Be careful with reopening of schools
- The dilemma of whether to open schools or not amid Covid-19 is disturbing to the ministry as well as the parents in view of lack of precedence of such a situation in recent memory.
- To use ICT for teaching and learning would mean that school set-ups be re-engineered in the immediate and intermediate future
- For the practical lessons, laboratories are well spaced by design due to the need for individual use of equipment.
In 1994, the Ministry of Education had a pragmatic and foresighted permanent secretary by the name Simeon Lesrima. One of the issues he was passionate about was the introduction of information and communication technology (ICT) for management purposes at the headquarters, to be cascaded to the provinces and districts and finally to schools for teaching and learning.
Unfortunately, Mr Lesrima faced not only resistance to his idea but also had to contend with inertia from nearly all the senior staff who were expected to champion it.
Before he left office, he told a senior management meeting that he had given up on the idea and that ICT will only be introduced at the ministry when they had all retired or died and replaced by a new generation of change agents.
DISBURSEMENT OF GRANTS
Twenty-six years down the line, faced with the need to deploy ICT in teaching and learning due to the disruption of schooling by the coronavirus, his statement has come to pass.
Granted, the ministry has largely, though incrementally, introduced ICT in the management of examinations, selection of Form One and university joiners, disbursement of grants, teacher management and dispersal of information in real time.
However, the use of ICT for teaching and learning in public schools, universities and mid-level tertiary institutions has lagged behind at the rudimentary level. This is the situation the country finds itself with every sector of the economy forced to shift in a big way to the use of ICT for management of its affairs.
The dilemma of whether to open schools or not amid the smouldering infections is disturbing to the ministry as well as the parents in view of lack of precedence of such a situation in recent memory.
To use ICT for teaching and learning would mean that school set-ups be re-engineered in the immediate and intermediate future. Classrooms in most public schools are congested, with up to 70 students in a room designed for less than 45. Dormitories are equally crowded. In the coming cold season, students will definitely close windows and doors at night to avoid the chilly conditions. Were one of them to be infected with the virus, the rest would be.The situation in day schools is better, with social distancing in classrooms. But day scholars mingle with non-students at home and on the way to and from school, risking infection.
The ministry and the schools’ boards of management (BoM) need to consider the following before reopening schools.
First, all schools invest in cameras and electronic screens. This will entail decongesting classrooms to possibly a third or a quarter of their current enrollment and be taught in the normal classroom teacher-pupil interaction. The rest can be taught outside in tents or domes or under trees with the use of cameras and large electronic screens.
For the practical lessons, laboratories are well spaced by design due to the need for individual use of equipment. Schools would need to have more shifts on use of labs. They will require to hire cameramen to assist teachers in teaching.
Secondly, schools need to consider pitching several domes that accommodate more than 60 students when social distance spacing of two metres is considered.

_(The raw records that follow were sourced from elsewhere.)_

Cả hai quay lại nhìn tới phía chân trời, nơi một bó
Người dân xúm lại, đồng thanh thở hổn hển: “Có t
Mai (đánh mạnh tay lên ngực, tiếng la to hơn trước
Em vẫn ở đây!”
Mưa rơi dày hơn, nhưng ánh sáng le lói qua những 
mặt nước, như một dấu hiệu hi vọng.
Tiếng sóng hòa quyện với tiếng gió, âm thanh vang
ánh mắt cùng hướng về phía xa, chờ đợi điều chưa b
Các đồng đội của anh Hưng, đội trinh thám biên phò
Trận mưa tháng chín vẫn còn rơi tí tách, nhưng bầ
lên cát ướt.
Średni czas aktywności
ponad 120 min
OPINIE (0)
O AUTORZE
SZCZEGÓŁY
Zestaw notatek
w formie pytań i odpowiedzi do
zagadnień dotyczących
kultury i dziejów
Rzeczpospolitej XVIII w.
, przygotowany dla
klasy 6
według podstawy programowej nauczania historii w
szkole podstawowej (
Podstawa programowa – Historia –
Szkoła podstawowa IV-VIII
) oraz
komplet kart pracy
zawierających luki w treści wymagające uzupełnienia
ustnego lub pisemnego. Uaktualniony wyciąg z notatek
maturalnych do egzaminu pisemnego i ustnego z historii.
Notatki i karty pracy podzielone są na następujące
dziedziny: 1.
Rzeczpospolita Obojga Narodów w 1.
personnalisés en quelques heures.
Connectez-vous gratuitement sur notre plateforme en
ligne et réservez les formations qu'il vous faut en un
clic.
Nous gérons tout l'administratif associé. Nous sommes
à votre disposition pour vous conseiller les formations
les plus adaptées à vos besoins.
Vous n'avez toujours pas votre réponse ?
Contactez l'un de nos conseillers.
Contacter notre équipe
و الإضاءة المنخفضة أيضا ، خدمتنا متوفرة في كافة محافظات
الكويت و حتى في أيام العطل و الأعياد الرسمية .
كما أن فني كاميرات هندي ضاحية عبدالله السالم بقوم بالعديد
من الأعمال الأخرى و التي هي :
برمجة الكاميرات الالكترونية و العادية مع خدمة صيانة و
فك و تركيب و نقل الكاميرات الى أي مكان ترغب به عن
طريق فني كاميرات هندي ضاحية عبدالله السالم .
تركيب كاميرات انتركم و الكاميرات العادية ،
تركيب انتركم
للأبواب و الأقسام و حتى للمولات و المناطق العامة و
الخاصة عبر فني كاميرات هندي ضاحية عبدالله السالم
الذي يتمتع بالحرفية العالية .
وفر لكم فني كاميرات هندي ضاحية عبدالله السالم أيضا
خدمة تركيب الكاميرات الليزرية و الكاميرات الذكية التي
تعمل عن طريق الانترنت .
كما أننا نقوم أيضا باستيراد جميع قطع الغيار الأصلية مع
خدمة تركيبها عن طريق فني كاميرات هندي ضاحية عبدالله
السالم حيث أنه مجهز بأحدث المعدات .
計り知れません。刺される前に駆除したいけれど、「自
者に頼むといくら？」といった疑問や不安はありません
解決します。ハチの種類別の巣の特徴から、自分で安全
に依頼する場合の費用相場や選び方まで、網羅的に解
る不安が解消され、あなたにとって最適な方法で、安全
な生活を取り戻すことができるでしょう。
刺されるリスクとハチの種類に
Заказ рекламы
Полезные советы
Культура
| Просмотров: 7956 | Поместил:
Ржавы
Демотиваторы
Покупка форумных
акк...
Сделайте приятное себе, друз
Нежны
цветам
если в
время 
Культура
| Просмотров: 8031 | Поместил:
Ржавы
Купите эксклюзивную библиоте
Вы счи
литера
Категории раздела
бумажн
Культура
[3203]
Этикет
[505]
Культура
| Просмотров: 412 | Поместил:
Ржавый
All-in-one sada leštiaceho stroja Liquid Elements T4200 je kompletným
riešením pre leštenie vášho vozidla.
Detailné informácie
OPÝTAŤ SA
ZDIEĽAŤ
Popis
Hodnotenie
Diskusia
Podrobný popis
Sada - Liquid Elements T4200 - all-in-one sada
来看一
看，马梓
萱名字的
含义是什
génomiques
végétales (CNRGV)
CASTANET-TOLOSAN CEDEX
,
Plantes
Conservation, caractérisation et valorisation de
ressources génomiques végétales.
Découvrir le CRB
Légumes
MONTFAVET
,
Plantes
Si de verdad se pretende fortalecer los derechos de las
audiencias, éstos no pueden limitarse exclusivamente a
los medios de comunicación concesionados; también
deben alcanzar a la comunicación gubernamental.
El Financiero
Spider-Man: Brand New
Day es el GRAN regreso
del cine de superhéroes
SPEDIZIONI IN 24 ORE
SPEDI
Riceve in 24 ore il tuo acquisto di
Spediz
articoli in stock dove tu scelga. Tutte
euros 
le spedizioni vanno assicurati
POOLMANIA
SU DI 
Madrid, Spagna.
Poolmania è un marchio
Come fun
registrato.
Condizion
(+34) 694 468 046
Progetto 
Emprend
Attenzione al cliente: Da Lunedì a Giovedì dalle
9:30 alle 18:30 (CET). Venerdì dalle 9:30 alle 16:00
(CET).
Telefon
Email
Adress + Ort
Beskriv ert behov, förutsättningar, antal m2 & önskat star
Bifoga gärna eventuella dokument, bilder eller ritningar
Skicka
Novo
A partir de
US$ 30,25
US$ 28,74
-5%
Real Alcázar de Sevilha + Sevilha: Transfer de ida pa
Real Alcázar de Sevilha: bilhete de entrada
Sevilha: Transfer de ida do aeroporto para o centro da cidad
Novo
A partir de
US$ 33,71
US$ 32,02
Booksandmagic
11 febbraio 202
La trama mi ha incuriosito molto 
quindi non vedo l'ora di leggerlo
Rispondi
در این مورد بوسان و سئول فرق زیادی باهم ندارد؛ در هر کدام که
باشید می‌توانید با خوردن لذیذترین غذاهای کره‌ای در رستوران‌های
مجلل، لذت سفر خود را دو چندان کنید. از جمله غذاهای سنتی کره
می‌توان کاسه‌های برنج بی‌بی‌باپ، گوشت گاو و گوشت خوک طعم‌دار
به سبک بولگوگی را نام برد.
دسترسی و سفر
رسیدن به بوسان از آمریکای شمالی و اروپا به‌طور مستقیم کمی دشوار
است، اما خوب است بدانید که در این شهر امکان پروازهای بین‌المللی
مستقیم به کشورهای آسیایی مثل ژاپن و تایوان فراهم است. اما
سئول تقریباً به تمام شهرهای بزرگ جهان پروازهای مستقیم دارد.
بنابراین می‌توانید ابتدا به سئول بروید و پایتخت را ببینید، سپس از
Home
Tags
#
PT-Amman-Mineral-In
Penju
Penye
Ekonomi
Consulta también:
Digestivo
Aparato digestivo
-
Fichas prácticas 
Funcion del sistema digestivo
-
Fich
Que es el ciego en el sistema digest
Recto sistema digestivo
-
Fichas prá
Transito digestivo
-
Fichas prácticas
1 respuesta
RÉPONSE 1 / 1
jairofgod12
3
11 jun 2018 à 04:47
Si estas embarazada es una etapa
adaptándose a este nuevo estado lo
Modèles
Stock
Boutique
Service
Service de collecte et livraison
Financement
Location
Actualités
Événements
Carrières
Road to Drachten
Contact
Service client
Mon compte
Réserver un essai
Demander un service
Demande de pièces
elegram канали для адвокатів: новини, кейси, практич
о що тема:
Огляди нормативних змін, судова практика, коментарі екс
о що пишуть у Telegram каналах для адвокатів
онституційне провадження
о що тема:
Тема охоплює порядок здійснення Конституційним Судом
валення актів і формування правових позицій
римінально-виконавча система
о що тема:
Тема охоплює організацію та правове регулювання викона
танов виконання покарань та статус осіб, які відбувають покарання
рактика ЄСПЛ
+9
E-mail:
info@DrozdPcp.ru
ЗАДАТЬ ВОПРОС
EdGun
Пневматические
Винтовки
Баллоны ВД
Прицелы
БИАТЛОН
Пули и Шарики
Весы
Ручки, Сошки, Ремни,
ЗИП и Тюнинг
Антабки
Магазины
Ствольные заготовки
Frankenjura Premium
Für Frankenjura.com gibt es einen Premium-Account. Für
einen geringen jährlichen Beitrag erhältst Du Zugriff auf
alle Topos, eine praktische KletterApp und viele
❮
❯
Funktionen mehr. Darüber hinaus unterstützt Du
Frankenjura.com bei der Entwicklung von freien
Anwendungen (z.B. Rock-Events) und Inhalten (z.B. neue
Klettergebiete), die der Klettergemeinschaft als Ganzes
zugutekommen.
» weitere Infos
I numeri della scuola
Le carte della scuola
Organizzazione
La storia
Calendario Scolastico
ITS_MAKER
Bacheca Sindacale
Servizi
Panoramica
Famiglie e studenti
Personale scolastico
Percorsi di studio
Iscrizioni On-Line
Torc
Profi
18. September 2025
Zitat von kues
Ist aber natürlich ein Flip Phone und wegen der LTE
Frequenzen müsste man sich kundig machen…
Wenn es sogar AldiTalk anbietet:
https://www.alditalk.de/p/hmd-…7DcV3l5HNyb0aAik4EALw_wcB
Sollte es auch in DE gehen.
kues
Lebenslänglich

These could serve as both classrooms and dormitories, depending on how many a school can procure.
Thirdly, the responsibility of students commuting to and from school and home, of necessity, has to be borne by the parents for day scholars, who constitute more than 70 per cent and over 90 per cent of students in secondary and primary schools, respectively.
Fourthly, boarding schools have to invest massively in healthcare, including by employing medics within the institutions to monitor and attend to students’ medical needs at the shortest possible notice. This will not only pre-empt ailments but also provide psychological comfort and confidence to the students and parents.
Fifthly, the ministry and BoMs have to invest heavily in ICT and adopt its use during and after the pandemic, especially since nobody knows when it will end or be tamed.
Finally, it is difficult to regulate human behaviour, more so children. These measures would be difficult to administer in Kenya with infection rates increasing. Several countries, including France, have had to close schools after a few days of reopening due to a spike in infections. Lebanon, Chile and a few others also had to lock down cities after a few days of reopening.
It would be unwise — nay, fatalistic — for parents to push the government to reopen schools before infections reduce significantly, as was the case in Wuhan. September may be a time to consider. Let us be cautious and patient.
Mr Sogomo is a former Secretary of TSC.